Before-and-after object states:

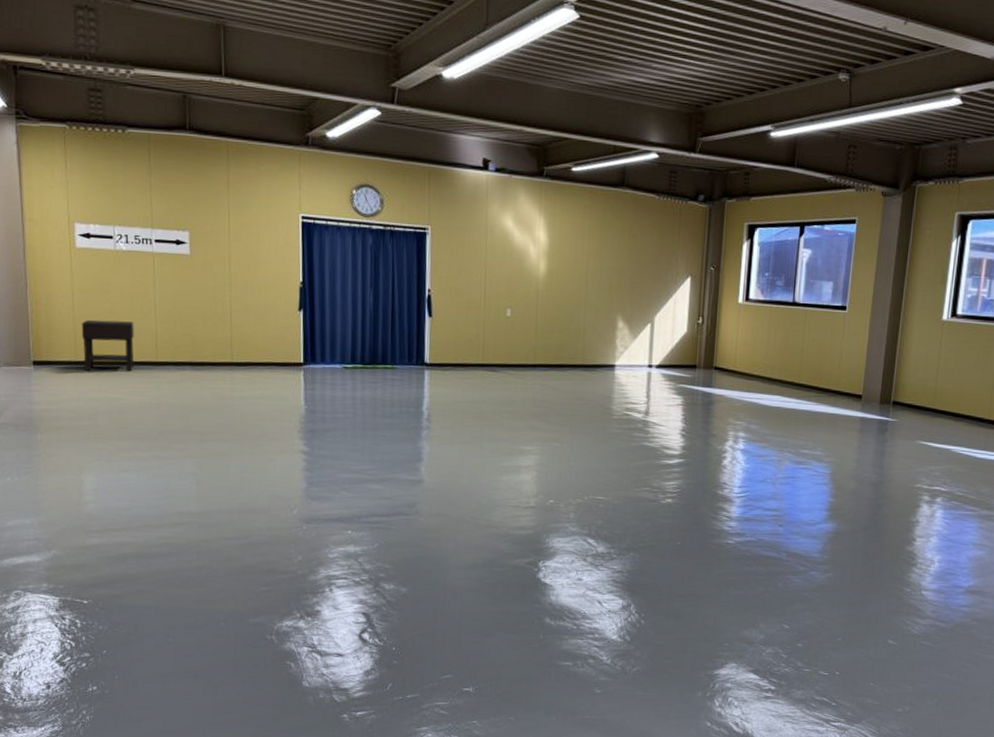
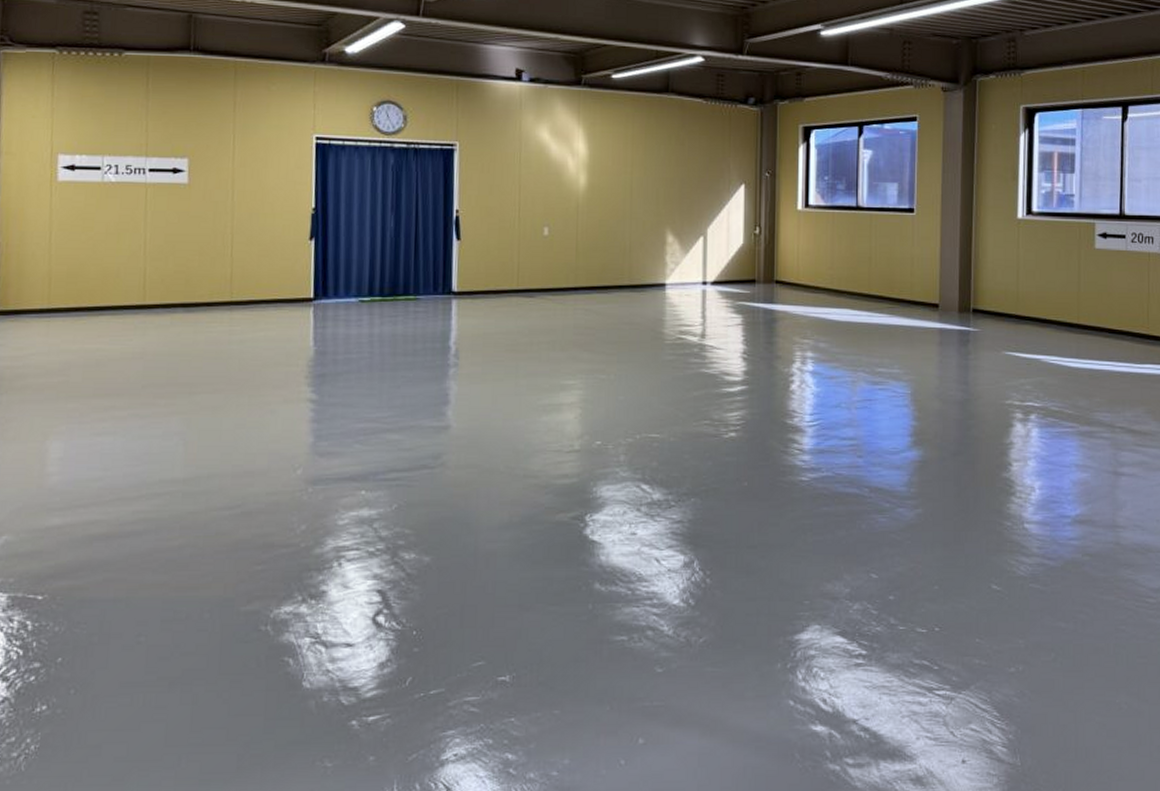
nightstand: present [81,319,135,371] -> none [57,260,120,319]

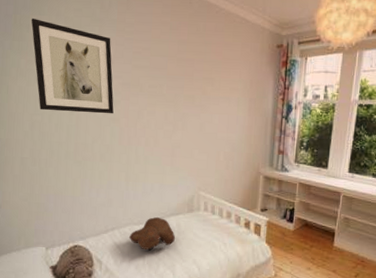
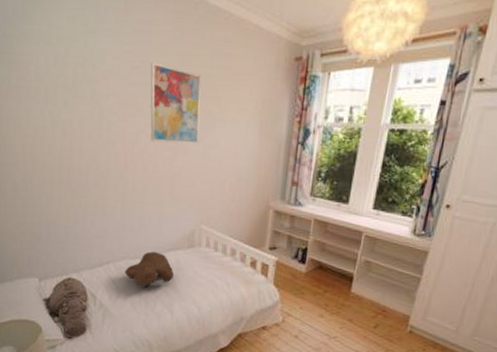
wall art: present [31,17,114,114] -> none [21,27,110,137]
wall art: none [151,49,197,120] -> present [150,62,202,145]

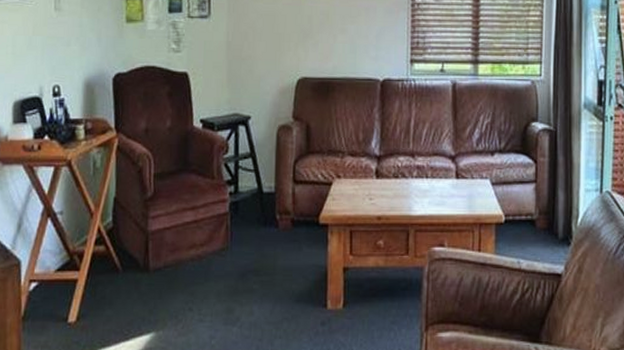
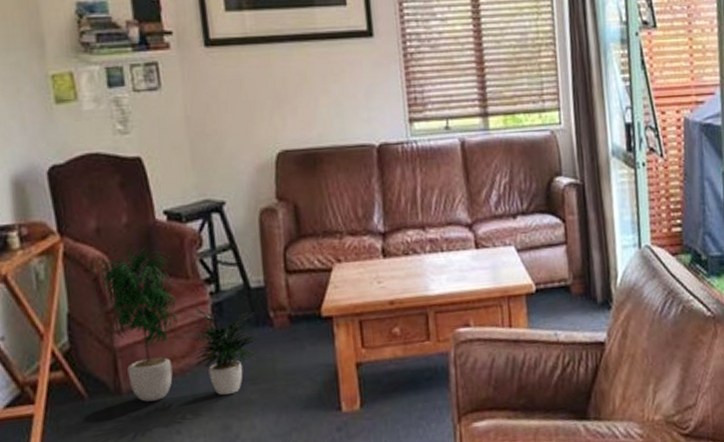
potted plant: none [141,144,265,283] -> present [97,243,260,402]

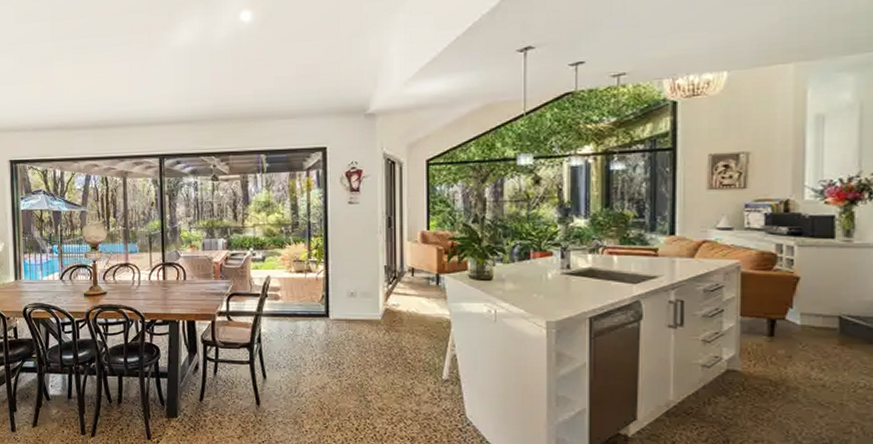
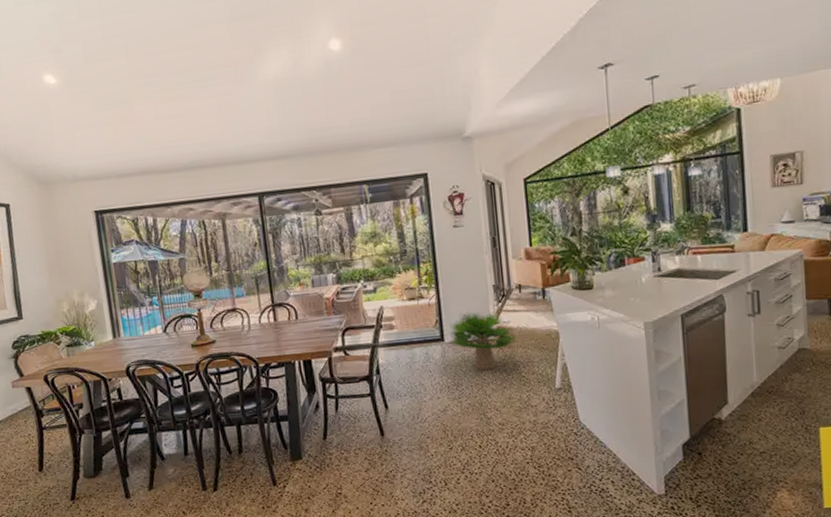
potted plant: none [334,291,407,352] -> present [449,311,518,371]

Problem to work on
Set down the entries again without change. Leave the pictures out.

Expected answer
nightstand: present [81,319,135,371] -> none [57,260,120,319]

wall art: present [31,17,114,114] -> none [21,27,110,137]
wall art: none [151,49,197,120] -> present [150,62,202,145]

potted plant: none [141,144,265,283] -> present [97,243,260,402]

potted plant: none [334,291,407,352] -> present [449,311,518,371]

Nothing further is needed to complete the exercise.